特に危険なのが、メールの末尾にある「配信停止はこちら」というリンクです。これをクリックしてしまうと、「このメールアドレスは現在も使われていて、持ち主はメールの内容を読んで反応する人だ」と相手に知らせることになり、さらにカモリストとしての価値が上がってしまいます。絶対に押さないようにしましょう。
占い詐欺の典型的な手口と心理的な誘導

悪質な占いサイトでは、私たちの「不安な気持ち」や「幸せになりたい願望」を巧みに利用してきます。彼らは心理学的なテクニックを悪用して、正常な判断力を奪ってくるプロフェッショナルです。
誰にでも当てはまる「バーナム効果」の悪用
登録直後に届く「鑑定結果」を見て、「すごい!私のこと全部当たってる!」と驚いたことはありませんか?でも冷静に読み返してみると、「あなたは表向きは明るく振る舞っていますが、実は人知れず孤独を感じることがありますね」とか、「最近、人間関係で少し疲れを感じていませんか?」といった、誰にでも当てはまる曖昧な記述(これを心理学でバーナム効果と呼びます)ばかりだったりします。

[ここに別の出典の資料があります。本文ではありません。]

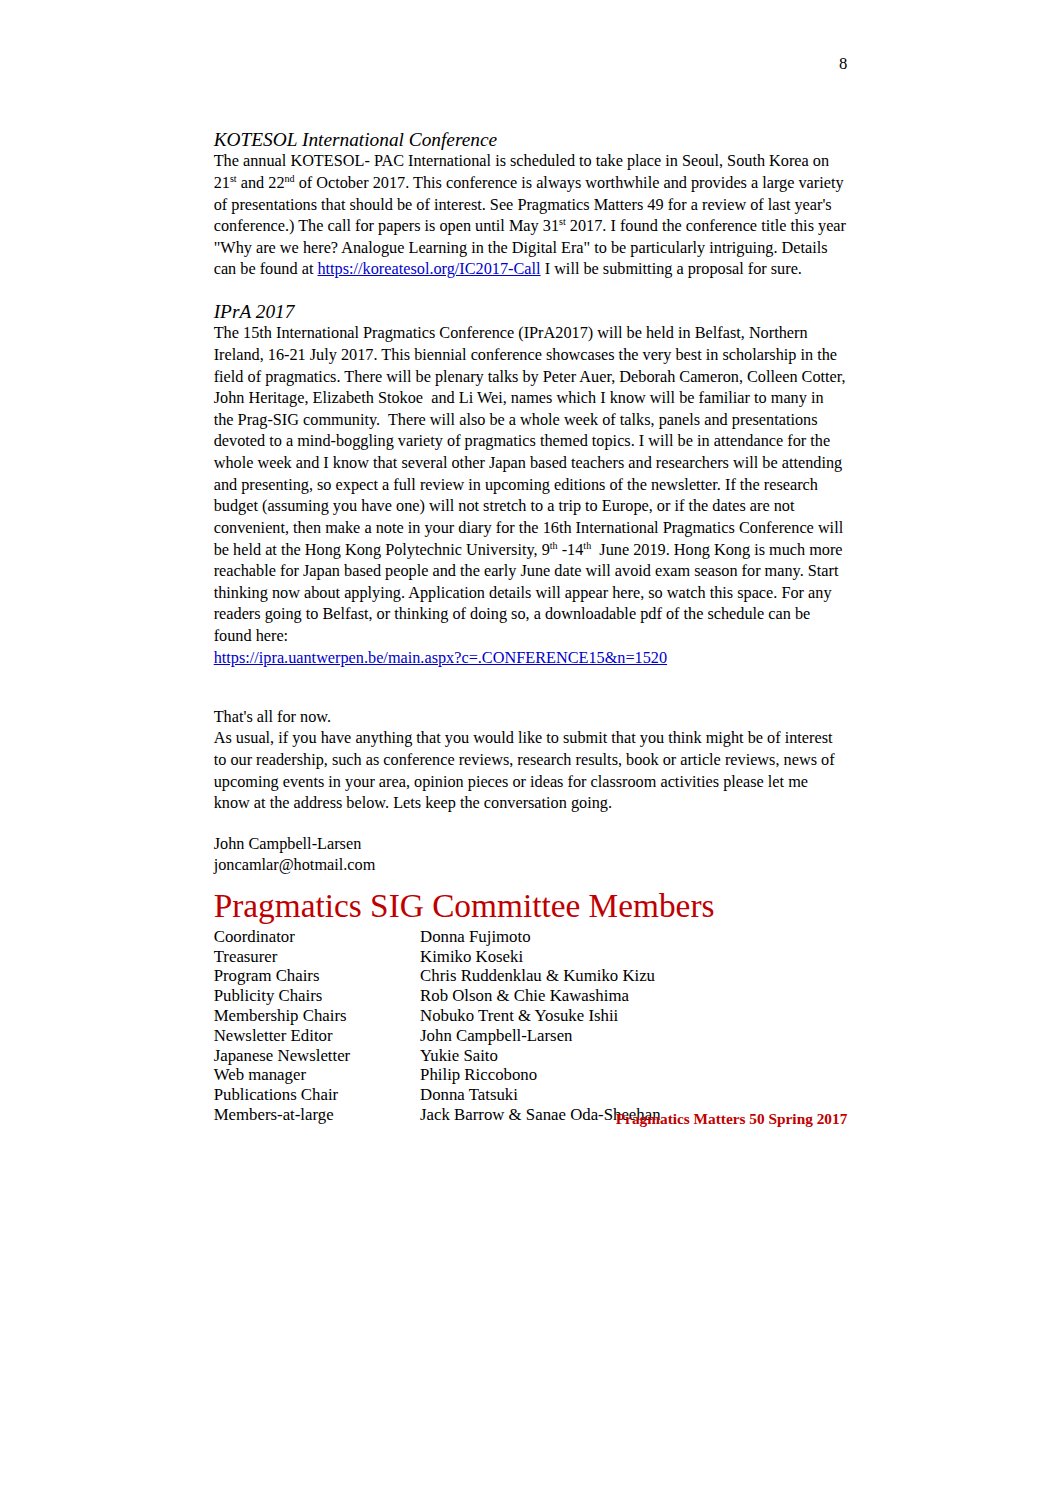8
KOTESOL International Conference
The annual KOTESOL- PAC International is scheduled to take place in Seoul, South Korea on 21st and 22nd of October 2017. This conference is always worthwhile and provides a large variety of presentations that should be of interest. See Pragmatics Matters 49 for a review of last year's conference.) The call for papers is open until May 31st 2017. I found the conference title this year "Why are we here? Analogue Learning in the Digital Era" to be particularly intriguing. Details can be found at https://koreatesol.org/IC2017-Call I will be submitting a proposal for sure.
IPrA 2017
The 15th International Pragmatics Conference (IPrA2017) will be held in Belfast, Northern Ireland, 16-21 July 2017. This biennial conference showcases the very best in scholarship in the field of pragmatics. There will be plenary talks by Peter Auer, Deborah Cameron, Colleen Cotter, John Heritage, Elizabeth Stokoe and Li Wei, names which I know will be familiar to many in the Prag-SIG community. There will also be a whole week of talks, panels and presentations devoted to a mind-boggling variety of pragmatics themed topics. I will be in attendance for the whole week and I know that several other Japan based teachers and researchers will be attending and presenting, so expect a full review in upcoming editions of the newsletter. If the research budget (assuming you have one) will not stretch to a trip to Europe, or if the dates are not convenient, then make a note in your diary for the 16th International Pragmatics Conference will be held at the Hong Kong Polytechnic University, 9th -14th June 2019. Hong Kong is much more reachable for Japan based people and the early June date will avoid exam season for many. Start thinking now about applying. Application details will appear here, so watch this space. For any readers going to Belfast, or thinking of doing so, a downloadable pdf of the schedule can be found here:
https://ipra.uantwerpen.be/main.aspx?c=.CONFERENCE15&n=1520
That's all for now.
As usual, if you have anything that you would like to submit that you think might be of interest to our readership, such as conference reviews, research results, book or article reviews, news of upcoming events in your area, opinion pieces or ideas for classroom activities please let me know at the address below. Lets keep the conversation going.
John Campbell-Larsen
joncamlar@hotmail.com
Pragmatics SIG Committee Members
| Coordinator | Donna Fujimoto |
| Treasurer | Kimiko Koseki |
| Program Chairs | Chris Ruddenklau & Kumiko Kizu |
| Publicity Chairs | Rob Olson & Chie Kawashima |
| Membership Chairs | Nobuko Trent & Yosuke Ishii |
| Newsletter Editor | John Campbell-Larsen |
| Japanese Newsletter | Yukie Saito |
| Web manager | Philip Riccobono |
| Publications Chair | Donna Tatsuki |
| Members-at-large | Jack Barrow & Sanae Oda-Sheehan |
Pragmatics Matters 50 Spring 2017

この「当たった!」という体験が最初のフックとなり、「この先生なら私の悩みを解決してくれるかも」という信頼(ラポール)を形成されてしまうのです。
終わりのない「寸止め」とサンクコスト効果
信頼関係ができると、鑑定師(と名乗る人物)からのメッセージは徐々に核心を避けるようになります。「あと少しで運命の扉が開きます」「ここでやめると、せっかくの幸運を逃してしまいます」といって、結論を先延ばしにするのです。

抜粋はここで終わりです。